Orgullo y satisfacción 6, de VVAA.

OyS-6

El número 6 de Orgullo y satisfacción se abre con una portada que incluye un ominoso aviso a navegantes de Bernardo Vergara y con el habitual editorial dibujado, donde esta vez es Albert Monteys quien da voz a las virtuales reuniones del consejo de la revista. Esta vez no informa sobre eventos ni lanza las campanas al vuelo, más allá de dar el dato de los 5.000 suscriptores —repito: cinco mil señores y señoras que en la España de 2015 pagan por contenidos digitales. Una barbaridad—, sino que reflexiona de un modo casi serio sobre la labor del humor en estos tiempos. Bajo la sombra y el impacto del atentado sangriento contra Charlie Hebdo, los responsables de OyS asumen la exigencia de la gente que lo está pasando mal, como dice el Fontdevila dibujado. Me ha gustado mucho encontrarme con esa idea nada más abrir el número, porque creo que, independientemente del rumbo que tome la revista —que va diversificando sus temáticas, con acierto—, es ése el punto de compromiso que la acompaña desde su nacimiento, y de hecho está en el centro de su fundación. Me gusta que no lo pierdan de vista nunca.(ACTUALIZACIÓN: Eeejem; me parece que a veces no vivo en este planeta y no había visto este vídeo que parodia el editorial y que me acaban de pasar. Ahora lo veo de una forma un poco distinta, digámoslo así.)

Es un buen número, en el que se sigue asentando el modelo de revista que quieren sus creadores y se afina con los contenidos, que logran un equilibrio casi perfecto entre actualidad política variada, series más o menos independientes y el dosier monográfico. El éxito de una publicación periódica de humor no está tanto en inventar la rueda en cada número y dejar a todo el mundo sorprendido, sino en conjugar las sorpresas y los contenidos mediáticos —por ejemplo, el retorno de Silvio José del número 5— con una rutina atractiva por sí misma. Y leer OyS se ha convertido en un gustazo. Uno lee buscando lo que más le gusta pero acaba leyendo todo porque el nivel medio es el que corresponde a la calidad de sus autores y a la exigencia que se imponen, pero, además, lee sabiendo que va a a sorprenderse, que siempre va a haber alguno que va a ir un poquito más allá del límite, que siempre habrá algo que nos recuerde que determinadas cosas sólo son posibles en una revista independiente alejada de grupos mediáticos, bancos y controles políticos.

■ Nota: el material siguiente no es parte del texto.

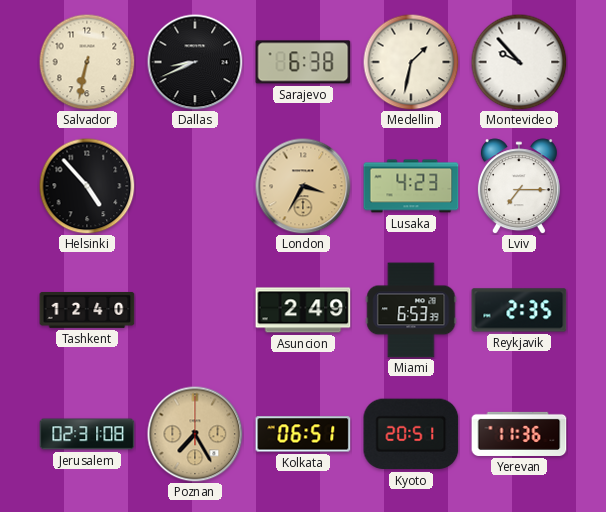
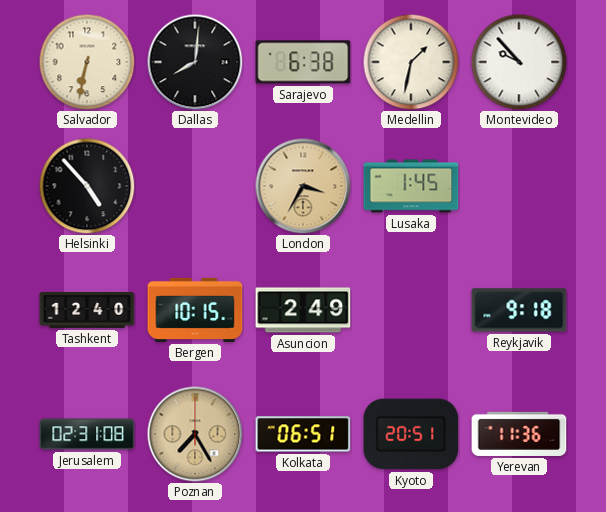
Dallas: 8:41 -> 8:01
Lusaka: 4:23 -> 1:45
Lviv: 7:15 -> none
Bergen: none -> 10:15
Miami: 6:53 -> none
Reykjavik: 2:35 -> 9:18
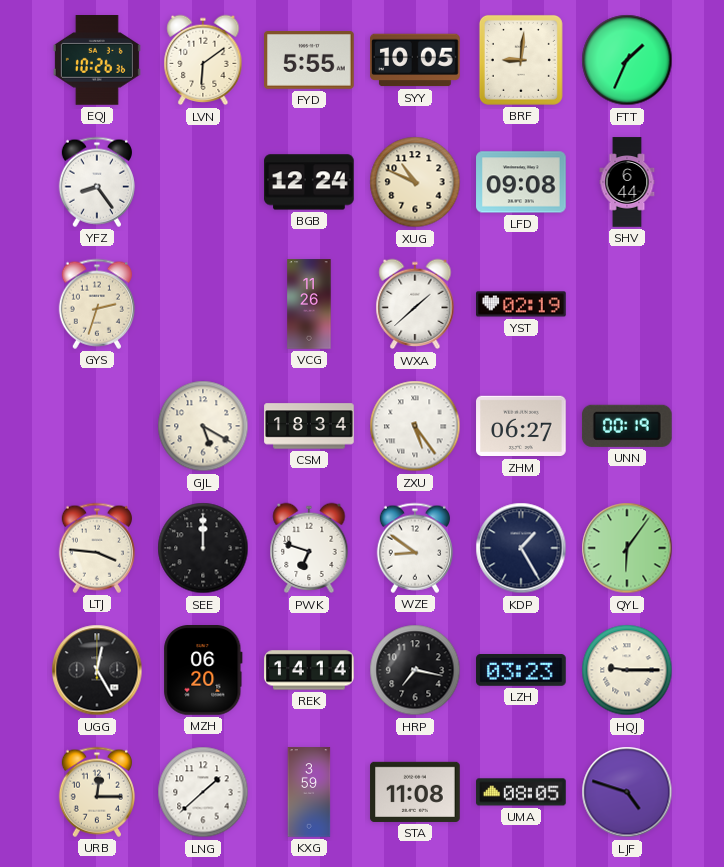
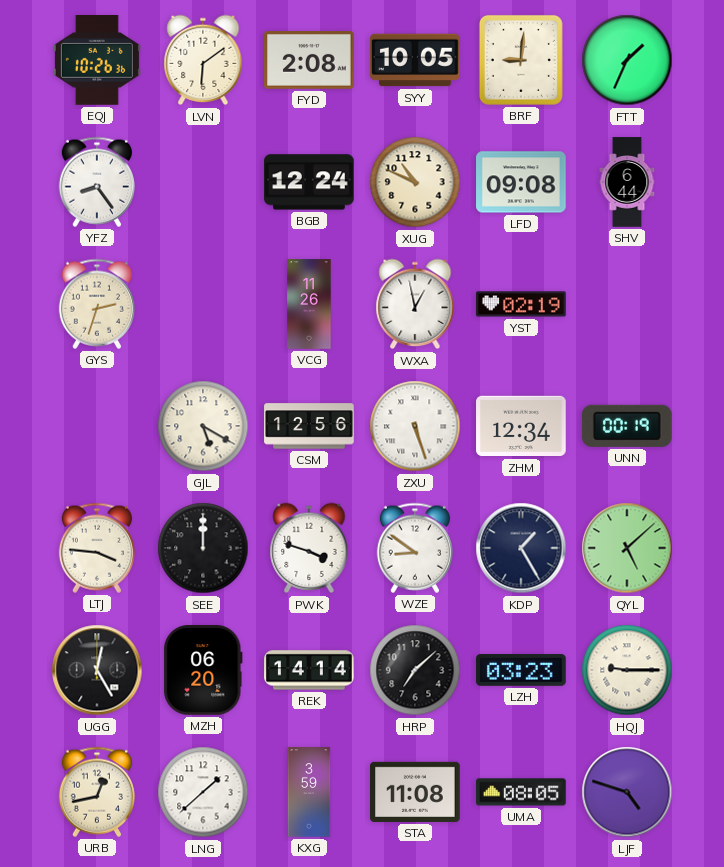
FYD: 5:55 -> 2:08
WXA: 1:38 -> 12:58
CSM: 18:34 -> 12:56
ZXU: 5:24 -> 5:27
ZHM: 06:27 -> 12:34
PWK: 6:48 -> 3:48
QYL: 6:06 -> 5:08
HRP: 7:17 -> 7:08
URB: 12:15 -> 12:43
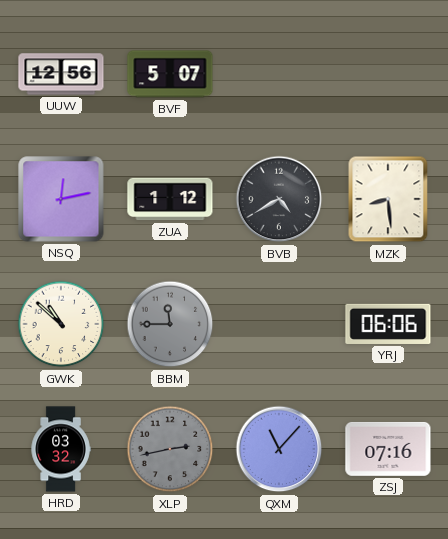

Y en este número 6, sin duda, es Alberto González Vázquez quien cumple este papel con su historia del polvo entre Aznar —posbigotito— y Botella, en el que el primero le pide a la segunda que se haga la muerta. Tal cual. Bueno, así empieza. Cómpo acaba no voy a decirlo. Pero no hay palabras para describir el asco que provoca, claro. Sin embargo la mayor trasgresión del autor no está ahí, sino en algo aún más perverso y sutil: provocarnos empatía por Ana Botella. Eso es propio de un genio.

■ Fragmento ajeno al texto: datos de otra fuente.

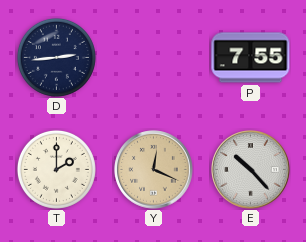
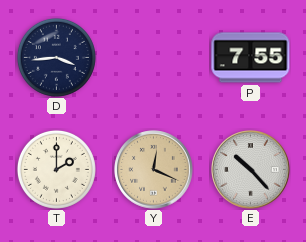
D: 2:44 -> 3:44
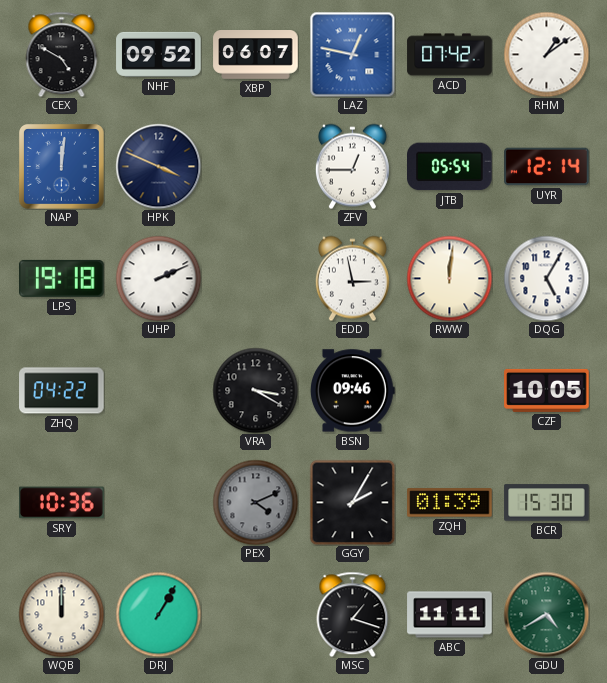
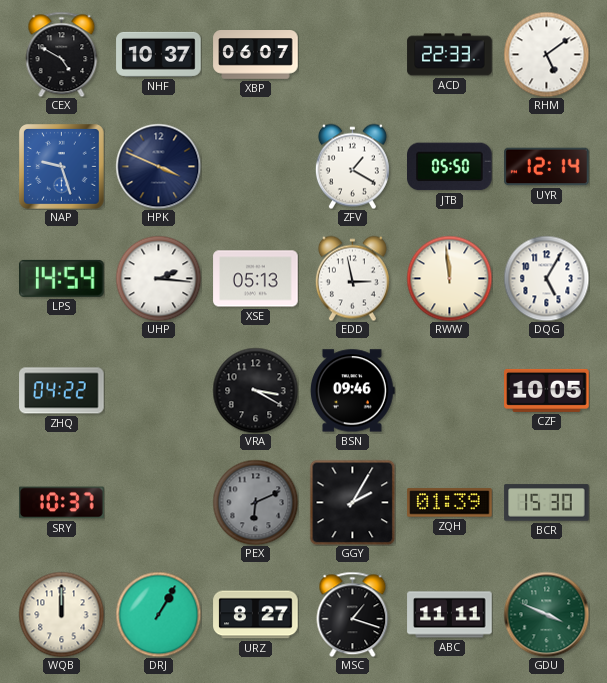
NHF: 09:52 -> 10:37
LAZ: 12:47 -> none
ACD: 07:42 -> 22:33
RHM: 1:09 -> 5:09
NAP: 12:01 -> 9:27
ZFV: 12:45 -> 1:20
JTB: 05:54 -> 05:50
LPS: 19:18 -> 14:54
UHP: 2:11 -> 2:16
XSE: none -> 05:13
RWW: 12:01 -> 11:59
SRY: 10:36 -> 10:37
PEX: 4:11 -> 6:11
URZ: none -> 8:27
GDU: 4:40 -> 3:49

El conjunto de contenidos está muy marcado por las mentiras descaradas en torno a la recuperación y el recorte bestial de libertades que estamos sufriendo. Realmente es necesario decir alto y claro que la policía, en España, se excede más de la cuenta, y que el nuevo código penal abre la puerta a abusos aún mayores. El dosier está dedicado a la ley mordaza y en él están muy bien Mel, que trata las devoluciones en caliente de Melilla y la maniobra del gobierno para legalizar semejante aberración, Vergara y el cachondeo de no poder fotografías ni filmar agentes de policía, y Monteys con un repaso a la ley magistral.

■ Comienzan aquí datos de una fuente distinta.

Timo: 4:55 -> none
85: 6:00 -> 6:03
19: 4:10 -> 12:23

Monteys, de hecho, me parece el más inspirado en este número, porque además de esas páginas firma una entrega de «El show de Albert Monteys» excelente, que trata sobre las dudas del autor ante su trabajo y la necesidad de feedback, más unas páginas sobre la estrategia más reciente del PP para negar la crisis demoledoras y llenas de rabia, sin perder por eso el ingenio fino que caracteriza a Monteys.

Fontdevila se limita en este número a sus dos series y a algún chiste de una página, alguno bastante impactante. Pero lo que más me ha gustado es la historia de «Adonis, activista de la pista», la mejor hasta el momento de la serie, en la que Fontdevila expone su postura frente a las caricaturas de Mahoma y asume sus dudas y miedos de manera brillante y sincera.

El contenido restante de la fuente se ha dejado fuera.